Redundant positions Info

  • Vanguard Total Stock Market Index Fund ETF Shares
    Vanguard Total World Stock Index Fund ETF Shares
    High correlation

The portfolio includes highly correlated assets, particularly the Vanguard Total Stock Market Index Fund ETF Shares and Vanguard Total World Stock Index Fund ETF Shares. High correlation means these assets tend to move together, which can reduce diversification benefits. During market downturns, this could lead to increased risk. Consider replacing one of these ETFs with a less correlated asset to enhance diversification and manage risk more effectively. This adjustment could improve the portfolio's overall resilience.

Dividends Info

  • Invesco NASDAQ 100 ETF 0.60%
  • Defiance Quantum 0.50%
  • Raytheon Technologies Corp 1.90%
  • Vanguard Total World Stock Index Fund ETF Shares 1.60%
  • Vanguard Total Stock Market Index Fund ETF Shares 1.00%
  • Vanguard Total International Stock Index Fund ETF Shares 2.80%
  • Weighted yield (per year) 1.21%

The portfolio's total dividend yield is 1.21%, with contributions from various holdings like Raytheon Technologies and Vanguard ETFs. While not exceptionally high, dividends provide a steady income stream and can enhance total returns, especially in volatile markets. For investors seeking income, focusing on higher-yielding assets might be beneficial. However, balancing yield with growth potential is essential to maintain an optimal risk-return profile. Regularly reviewing dividend policies of holdings can ensure alignment with income goals.

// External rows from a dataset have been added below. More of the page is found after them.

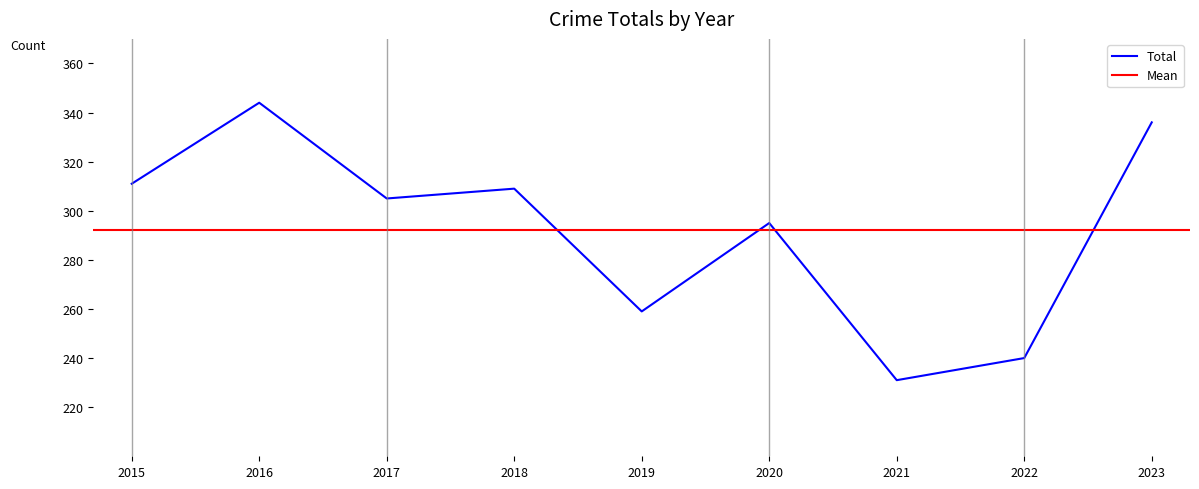

At which label is Total closest to 287?

2020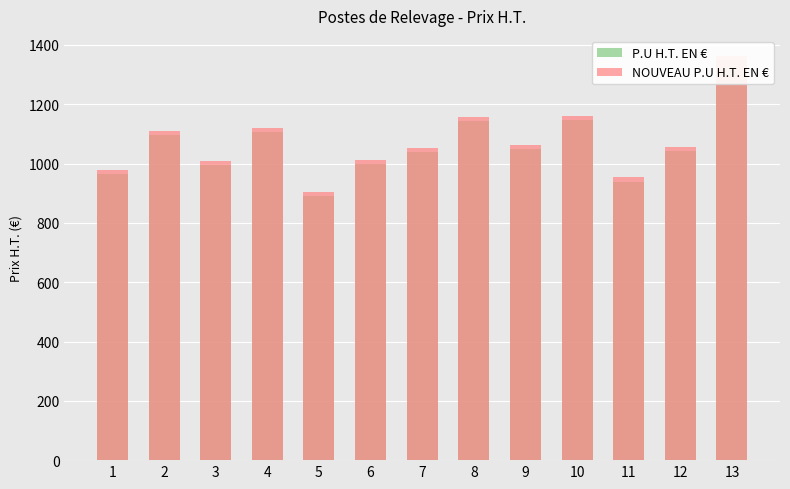

Does the chart contain any negative values?

No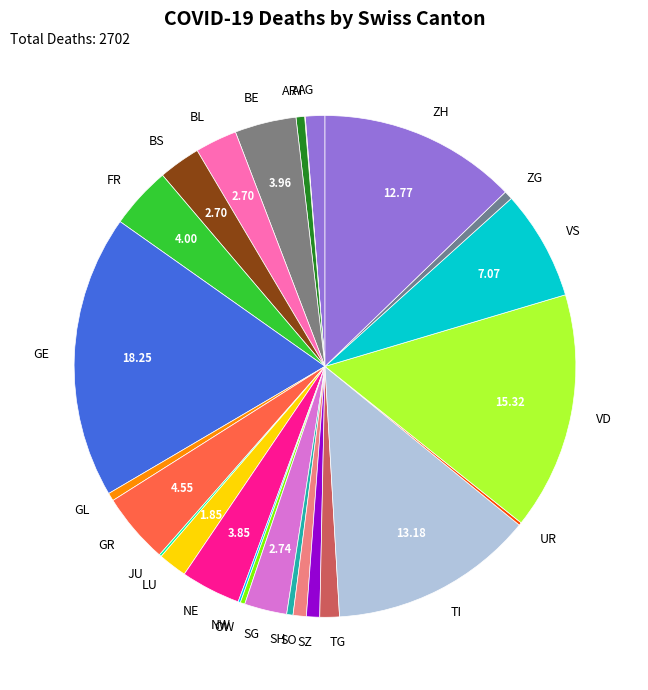

Does BE represent more than half of the total?

No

Ongoing product costs Info

  • Invesco NASDAQ 100 ETF 0.15%
  • Defiance Quantum 0.40%
  • Vanguard Total World Stock Index Fund ETF Shares 0.07%
  • Vanguard Total Stock Market Index Fund ETF Shares 0.03%
  • Vanguard Total International Stock Index Fund ETF Shares 0.05%
  • Weighted costs total (per year) 0.06%

The portfolio's costs are impressively low, with a Total Expense Ratio (TER) of 0.06%. This cost efficiency supports better long-term returns by minimizing the drag on performance. Low-cost ETFs like those from Vanguard contribute to this advantage. While costs are well-managed, it's important to regularly review expense ratios and seek opportunities to reduce them further. Keeping costs low without compromising on diversification or growth potential is key to optimizing portfolio performance over time.

Risk vs. return

This chart shows the Efficient Frontier, calculated using your current assets with different allocation combinations. It highlights the best balance between risk and return based on historical data. "Efficient" portfolios maximize returns for a given risk or minimize risk for a given return. Portfolios below the curve are less efficient. This is informational and not a recommendation to buy or sell any assets.

The portfolio can be optimized using the Efficient Frontier, which identifies the best possible risk-return ratio. Currently, overlapping assets limit diversification benefits. By addressing these overlaps, the portfolio's expected return could increase to 22.05% with a risk level of 16.38%. This optimization involves reallocating existing assets rather than introducing new ones. It's important to remember that efficiency focuses on maximizing returns for a given risk level, not necessarily achieving broader diversification or other specific goals.